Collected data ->
[Start of Attachment]

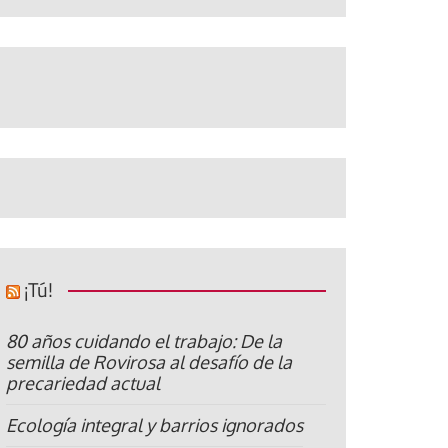
¡Tú!
80 años cuidando el trabajo: De la
semilla de Rovirosa al desafío de la
precariedad actual
Ecología integral y barrios ignorados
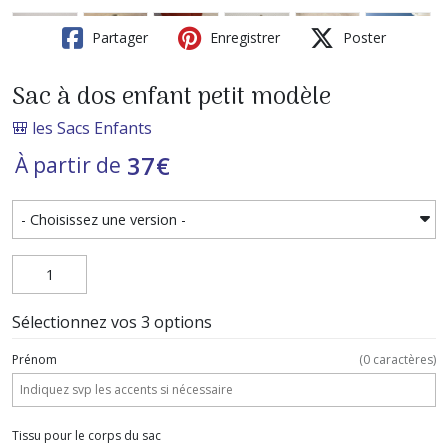
Partager
Enregistrer
Poster
Sac à dos enfant petit modèle
🎒 les Sacs Enfants
37
€
À partir de
Sélectionnez vos 3 options
Prénom
(
0
caractères)
Tissu pour le corps du sac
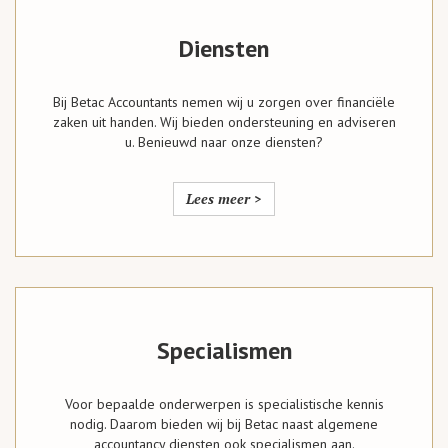
Diensten
Bij Betac Accountants nemen wij u zorgen over financiële
zaken uit handen. Wij bieden ondersteuning en adviseren
u. Benieuwd naar onze diensten?
Lees meer >
Specialismen
Voor bepaalde onderwerpen is specialistische kennis
nodig. Daarom bieden wij bij Betac naast algemene
accountancy diensten ook specialismen aan.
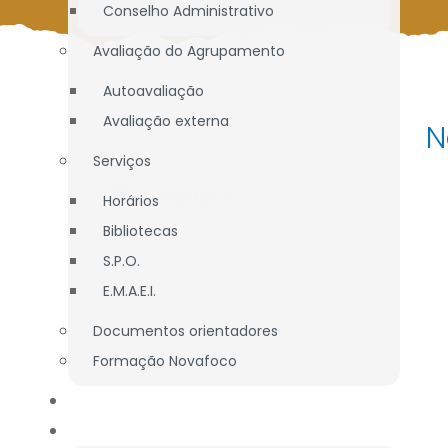
Conselho Administrativo
Avaliação do Agrupamento
Autoavaliação
Avaliação externa
N
Serviços
Horários
Bibliotecas
S.P.O.
E.M.A.E.I.
Documentos orientadores
Formação Novafoco
OFERTA EDUCATIVA
ALUNOS / E.E.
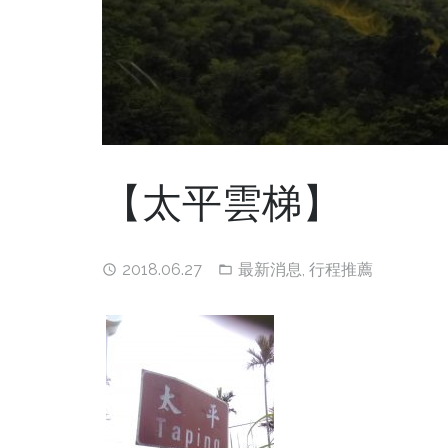
【太平雲梯】
2018.06.27
最新消息
,
行程推薦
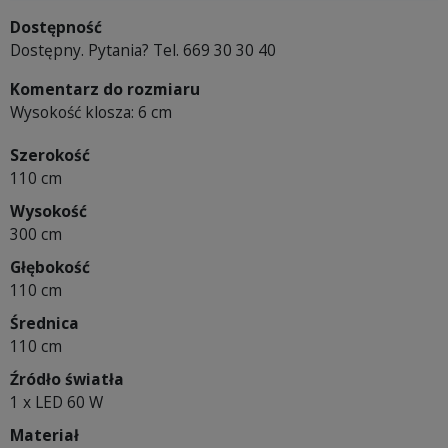
Dostępność
Dostępny. Pytania? Tel. 669 30 30 40
Komentarz do rozmiaru
Wysokość klosza: 6 cm
Szerokość
110 cm
Wysokość
300 cm
Głębokość
110 cm
Średnica
110 cm
Źródło światła
1 x LED 60 W
Materiał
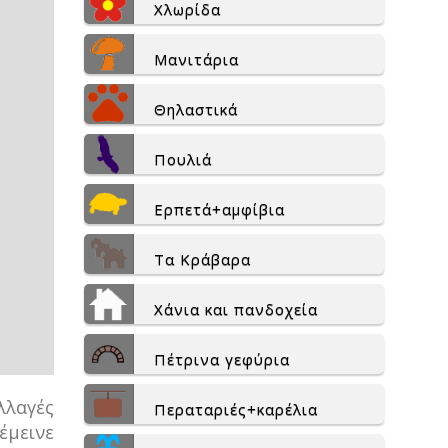
Χλωρίδα
Μανιτάρια
Θηλαστικά
Πουλιά
Ερπετά+αμφίβια
Τα Κράβαρα
Χάνια και πανδοχεία
Πέτρινα γεφύρια
λλαγές
Περαταριές+καρέλια
έμεινε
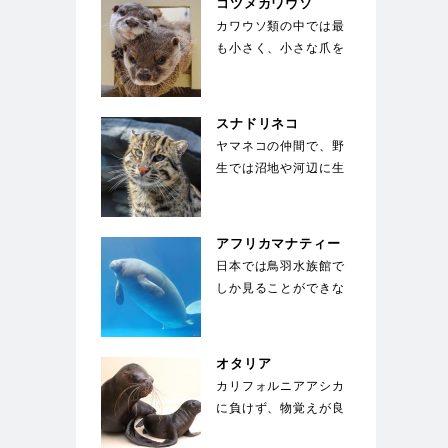
コツメカワウソ
カワウソ類の中では最
も小さく、小さな爪を
していることが種名の
由来。手先が器用で
餌…
スナドリネコ
ヤマネコの仲間で、野
生では沼地や河辺に生
息している。前足の指
の間には、水かきの
様…
アフリカマナティー
日本では鳥羽水族館で
しか見ることができな
い。ジュゴンと同じく
草食性の海獣で、絶
滅…
オタリア
カリフォルニアアシカ
に負けず、物覚えが良
い。体は水中を泳ぐの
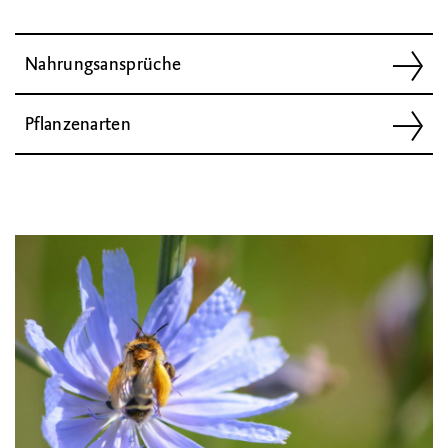
Nahrungsansprüche
Pflanzenarten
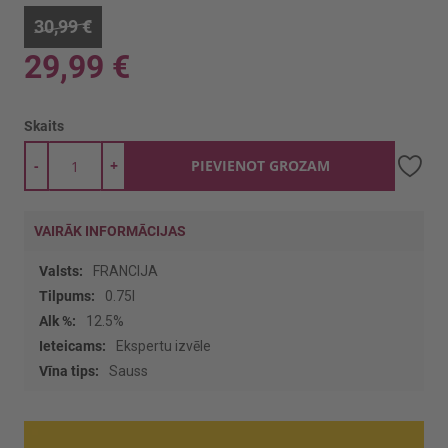
30,99 €
29,99 €
Skaits
-
+
PIEVIENOT GROZAM
VAIRĀK INFORMĀCIJAS
Vairāk
FRANCIJA
informācijas
0.75l
12.5%
Ekspertu izvēle
Sauss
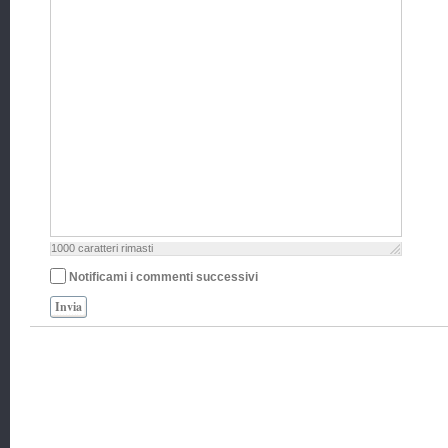
1000
caratteri rimasti
Notificami i commenti successivi
Invia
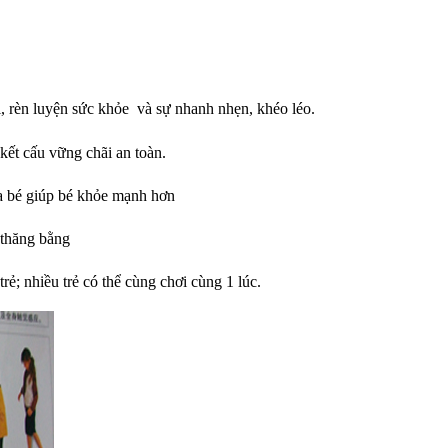
i, rèn luyện sức khỏe và sự nhanh nhẹn, khéo léo.
kết cấu vững chãi an toàn.
của bé giúp bé khỏe mạnh hơn
 thăng bằng
rẻ; nhiều trẻ có thể cùng chơi cùng 1 lúc.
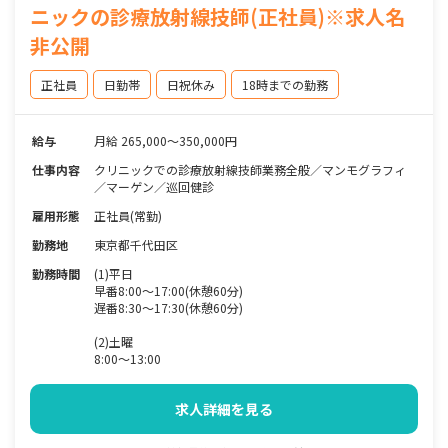
ニックの診療放射線技師(正社員)※求人名
非公開
正社員
日勤帯
日祝休み
18時までの勤務
給与
月給 265,000～350,000円
仕事内容
クリニックでの診療放射線技師業務全般／マンモグラフィ
／マーゲン／巡回健診
雇用形態
正社員(常勤)
勤務地
東京都千代田区
勤務時間
(1)平日
早番8:00～17:00(休憩60分)
遅番8:30～17:30(休憩60分)
(2)土曜
8:00～13:00
求人詳細を見る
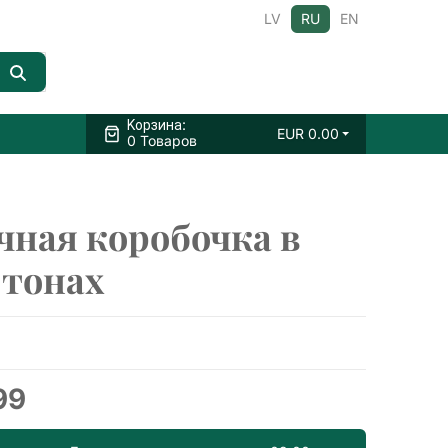
LV
RU
EN
:
Kорзина
EUR
0.00
0 Товаров
чная коробочка в
 тонах
99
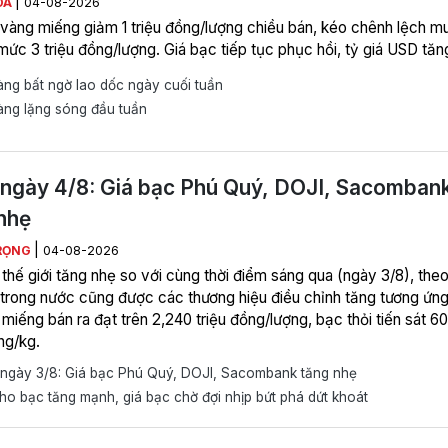
|
ÒA
04-08-2026
 vàng miếng giảm 1 triệu đồng/lượng chiều bán, kéo chênh lệch m
mức 3 triệu đồng/lượng. Giá bạc tiếp tục phục hồi, tỷ giá USD tăn
ng bất ngờ lao dốc ngày cuối tuần
àng lặng sóng đầu tuần
ngày 4/8: Giá bạc Phú Quý, DOJI, Sacomban
nhẹ
|
RỌNG
04-08-2026
thế giới tăng nhẹ so với cùng thời điểm sáng qua (ngày 3/8), theo
 trong nước cũng được các thương hiệu điều chỉnh tăng tương ứng
miếng bán ra đạt trên 2,240 triệu đồng/lượng, bạc thỏi tiến sát 60
ng/kg.
ngày 3/8: Giá bạc Phú Quý, DOJI, Sacombank tăng nhẹ
o bạc tăng mạnh, giá bạc chờ đợi nhịp bứt phá dứt khoát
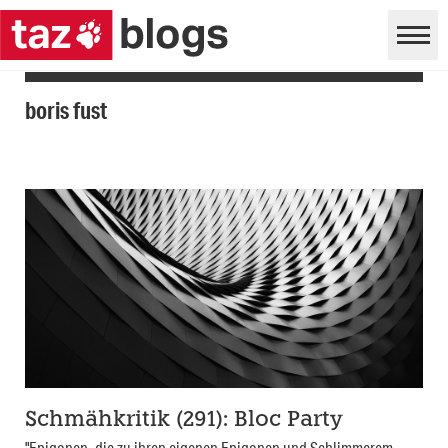
boris fust
Schmähkritik (291): Bloc Party
"Epigonen, die zu ihren eigenen Epigonen und Schlimmerem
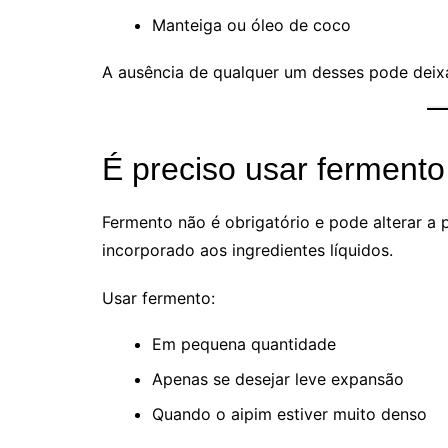
Manteiga ou óleo de coco
A ausência de qualquer um desses pode deixar
É preciso usar fermento
Fermento não é obrigatório e pode alterar a 
incorporado aos ingredientes líquidos.
Usar fermento:
Em pequena quantidade
Apenas se desejar leve expansão
Quando o aipim estiver muito denso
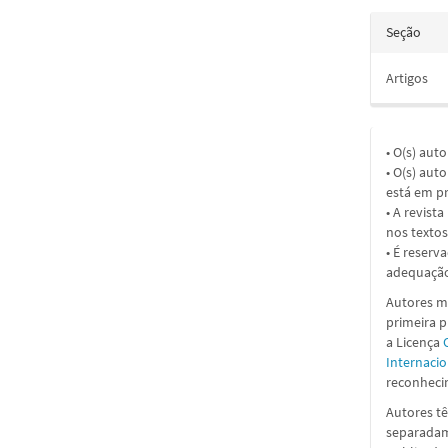
Seção
Artigos
• O(s) aut
• O(s) aut
está em pr
• A revist
nos textos
• É reserv
adequação
Autores ma
primeira 
a
Licença
Internacio
reconhecim
Autores tê
separadame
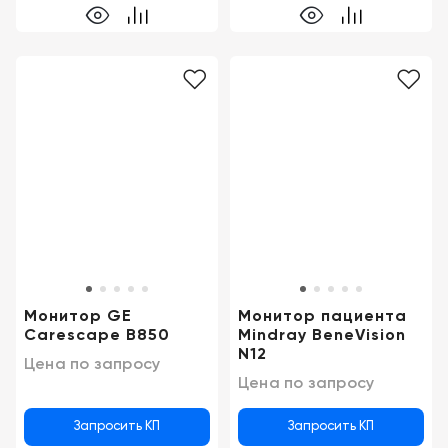
Монитор GE
Монитор пациента
Carescape B850
Mindray BeneVision
N12
Цена по запросу
Цена по запросу
Запросить КП
Запросить КП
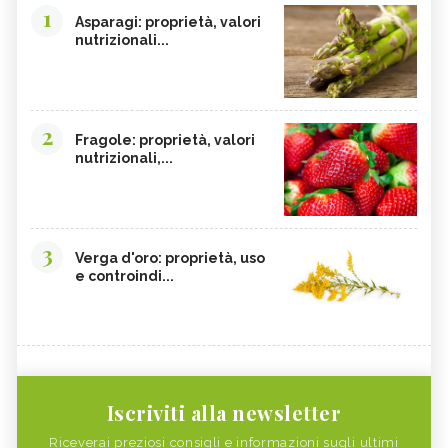
1
Asparagi: proprietà, valori
nutrizionali...
2
Fragole: proprietà, valori
nutrizionali,...
3
Verga d'oro: proprietà, uso
e controindi...
Iscriviti alla newsletter
Riceverai preziosi consigli e informazioni sugli ultimi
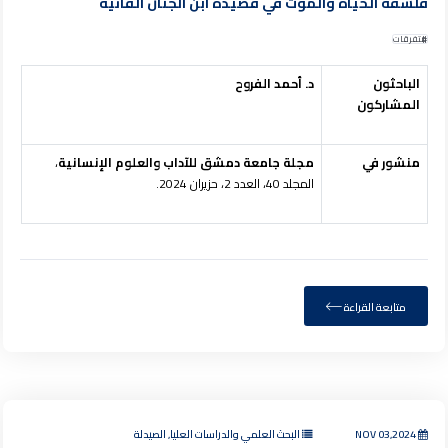
فلسفة الحياة والموت في قصيدة ابن الجنَّان الفائية
متفرقات
الباحثون
د. أحمد الفروح
المشاركون
منشور في
مجلة جامعة دمشق للآداب والعلوم الإنسانية
،
المجلد 40، العدد 2، حزيران 2024.
متابعة القراءة
NOV 03,2024
البحث العلمي والدراسات العليا, الصيدلة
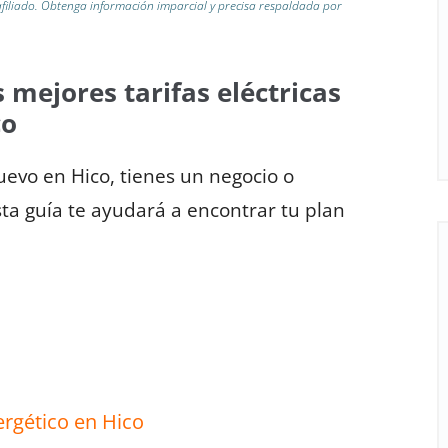
iliado.
Obtenga información imparcial y precisa respaldada por
 mejores tarifas eléctricas
co
uevo en Hico, tienes un negocio o
esta guía te ayudará a encontrar tu plan
rgético en Hico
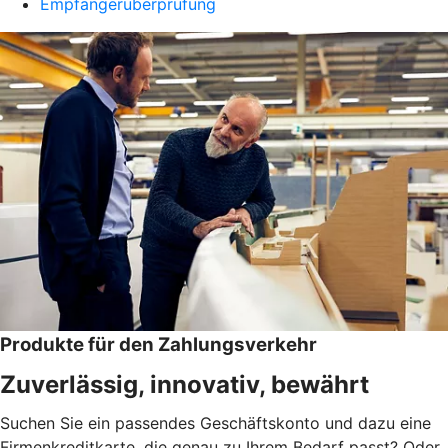
Empfängerüberprüfung
Produkte für den Zahlungsverkehr
Zuverlässig, innovativ, bewährt
Suchen Sie ein passendes Geschäftskonto und dazu eine
Firmenkreditkarte, die genau zu Ihrem Bedarf passt? Oder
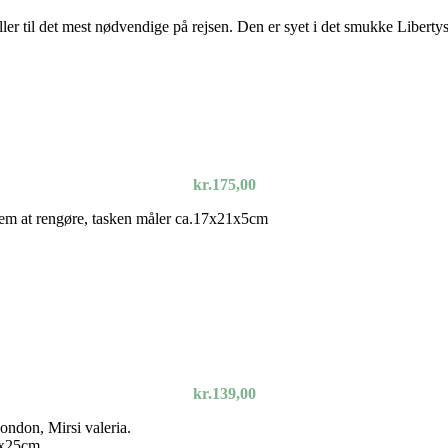
eller til det mest nødvendige på rejsen. Den er syet i det smukke Liber
kr.
175,00
 nem at rengøre, tasken måler ca.17x21x5cm
kr.
139,00
ondon, Mirsi valeria.
2x25cm.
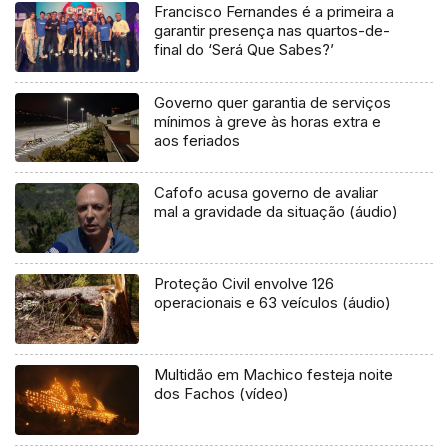
Francisco Fernandes é a primeira a
garantir presença nas quartos-de-
final do ‘Será Que Sabes?’
Governo quer garantia de serviços
mínimos à greve às horas extra e
aos feriados
Cafofo acusa governo de avaliar
mal a gravidade da situação (áudio)
Proteção Civil envolve 126
operacionais e 63 veículos (áudio)
Multidão em Machico festeja noite
dos Fachos (vídeo)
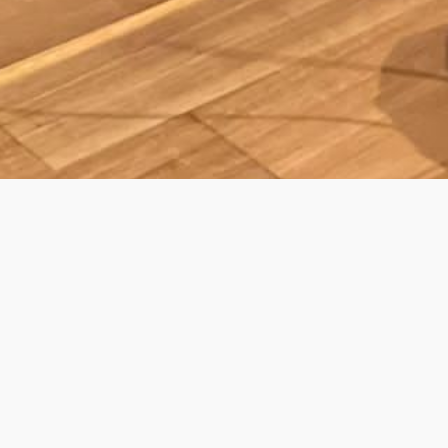
ING DINNER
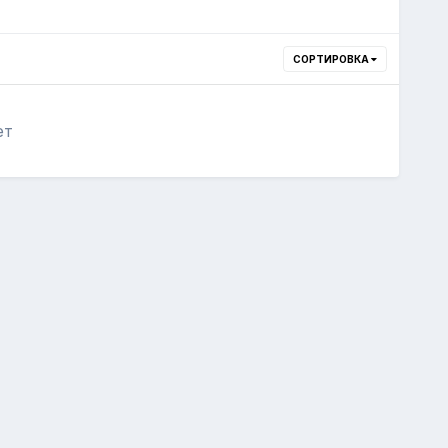
СОРТИРОВКА
ет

[End of Attachment]

Copy every line of the items above that contains the word "triệu". Case counts, so a line matches only if its capitalization is the same.

Answer box ->
 vàng miếng giảm 1 triệu đồng/lượng chiều bán, kéo chênh lệch m
mức 3 triệu đồng/lượng. Giá bạc tiếp tục phục hồi, tỷ giá USD tăn
miếng bán ra đạt trên 2,240 triệu đồng/lượng, bạc thỏi tiến sát 60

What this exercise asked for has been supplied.